Zoolander didn’t make a ton of money at the box office, but it has become a minor cult classic, and so, 15 years later, we have Zoolander 2, willed into existence by YouTube videos and memes and Stiller’s continuously successful career. For a movie that’s been in the works for so long, though, Zoolander 2 is disappointingly slapdash, with a plot even more nonsensical than the original, performances that fail to capture what initially made the characters entertaining and a dizzying cavalcade of celebrity cameos in place of jokes.

There are so many famous people who pop up for a few seconds that Zoolander 2 is practically Celebrity Cameo: The Movie, and at around the 10th random celebrity appearance, it becomes clear that Stiller (who returns as director and co-writer) doesn’t have a clever reason for putting any of these people in the movie. Derek and Hansel are once again drawn into a high-stakes international conspiracy that happens to center around the fashion industry, but Stiller has mostly run out of satirical targets.

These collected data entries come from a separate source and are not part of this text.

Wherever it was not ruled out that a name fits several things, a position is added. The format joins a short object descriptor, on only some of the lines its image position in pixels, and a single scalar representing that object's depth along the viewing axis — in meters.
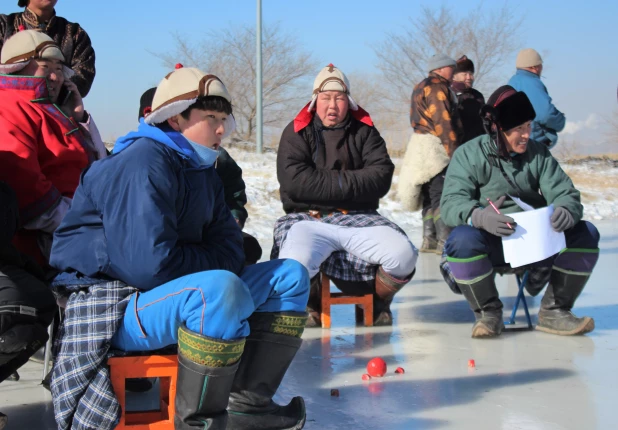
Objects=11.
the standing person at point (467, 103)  7.30
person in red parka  3.22
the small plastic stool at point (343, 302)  4.43
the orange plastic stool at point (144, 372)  2.47
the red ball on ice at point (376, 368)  3.43
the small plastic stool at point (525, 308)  4.33
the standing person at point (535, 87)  7.20
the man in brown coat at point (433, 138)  7.04
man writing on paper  4.12
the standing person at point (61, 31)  4.41
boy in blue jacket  2.35
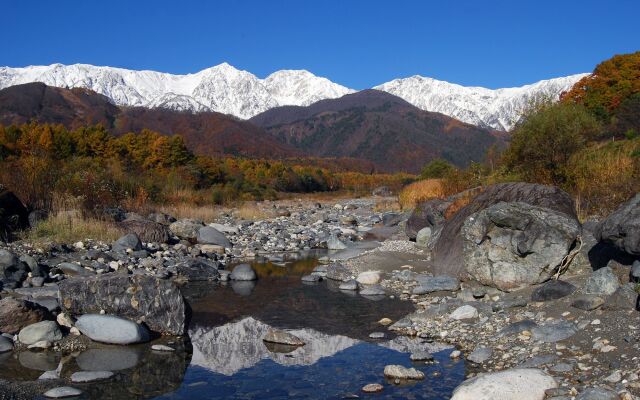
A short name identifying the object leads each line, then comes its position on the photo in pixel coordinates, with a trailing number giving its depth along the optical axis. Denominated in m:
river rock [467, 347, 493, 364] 6.29
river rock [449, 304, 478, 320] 7.82
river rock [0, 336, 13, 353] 6.67
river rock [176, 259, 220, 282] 11.75
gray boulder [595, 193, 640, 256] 6.79
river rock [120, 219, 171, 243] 15.40
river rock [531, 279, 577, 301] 7.74
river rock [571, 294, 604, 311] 6.95
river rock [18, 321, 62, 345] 6.92
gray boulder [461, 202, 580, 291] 8.81
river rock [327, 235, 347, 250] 16.72
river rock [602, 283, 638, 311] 6.59
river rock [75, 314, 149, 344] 7.11
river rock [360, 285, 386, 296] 10.09
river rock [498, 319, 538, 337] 6.85
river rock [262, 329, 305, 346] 7.31
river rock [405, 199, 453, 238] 15.23
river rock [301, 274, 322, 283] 11.53
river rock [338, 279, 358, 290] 10.55
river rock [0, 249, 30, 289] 9.64
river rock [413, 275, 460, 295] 9.56
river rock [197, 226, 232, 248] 16.34
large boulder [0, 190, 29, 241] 13.23
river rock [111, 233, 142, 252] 13.45
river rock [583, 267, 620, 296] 7.30
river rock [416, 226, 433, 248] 14.71
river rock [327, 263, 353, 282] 11.69
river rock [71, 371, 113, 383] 5.85
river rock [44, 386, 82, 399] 5.43
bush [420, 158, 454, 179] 32.19
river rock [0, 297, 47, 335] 7.11
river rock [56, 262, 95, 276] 11.06
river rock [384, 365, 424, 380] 5.88
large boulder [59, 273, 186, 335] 7.66
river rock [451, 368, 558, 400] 4.98
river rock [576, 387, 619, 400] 4.67
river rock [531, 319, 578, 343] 6.43
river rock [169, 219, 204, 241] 17.23
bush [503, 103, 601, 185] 15.12
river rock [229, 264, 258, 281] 11.77
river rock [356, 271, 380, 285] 11.02
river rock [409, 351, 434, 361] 6.47
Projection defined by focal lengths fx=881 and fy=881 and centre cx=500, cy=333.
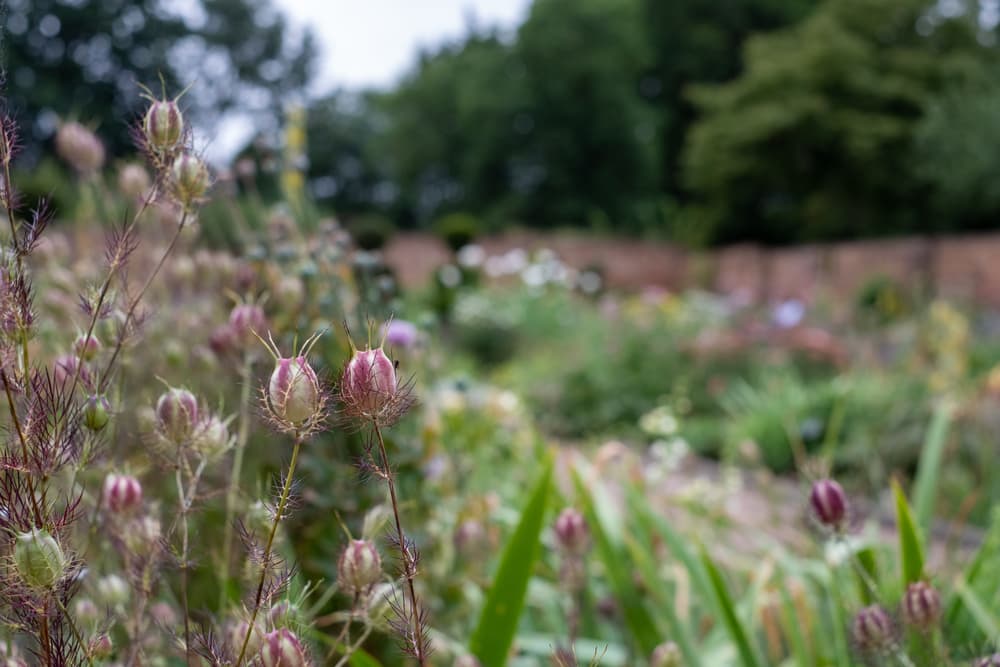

Kristen Wiig, one of the few celebrities in the cast not playing herself, is funny as a leathery fashion designer with an incomprehensible accent, but Penelope Cruz is a mostly useless addition as an Interpol agent who recruits Derek and Hansel to help expose the convoluted conspiracy. Stiller doesn’t know what to do with Cruz as an actual character any more than he knows what to do with Justin Bieber, Ariana Grande, Neil deGrasse Tyson, Willie Nelson, Susan Sarandon or any of the other dozens of celebrities who appear as themselves. Zoolander may have been silly, but at least it had something to be silly about; Zoolander 2 can’t even find a reason for existing.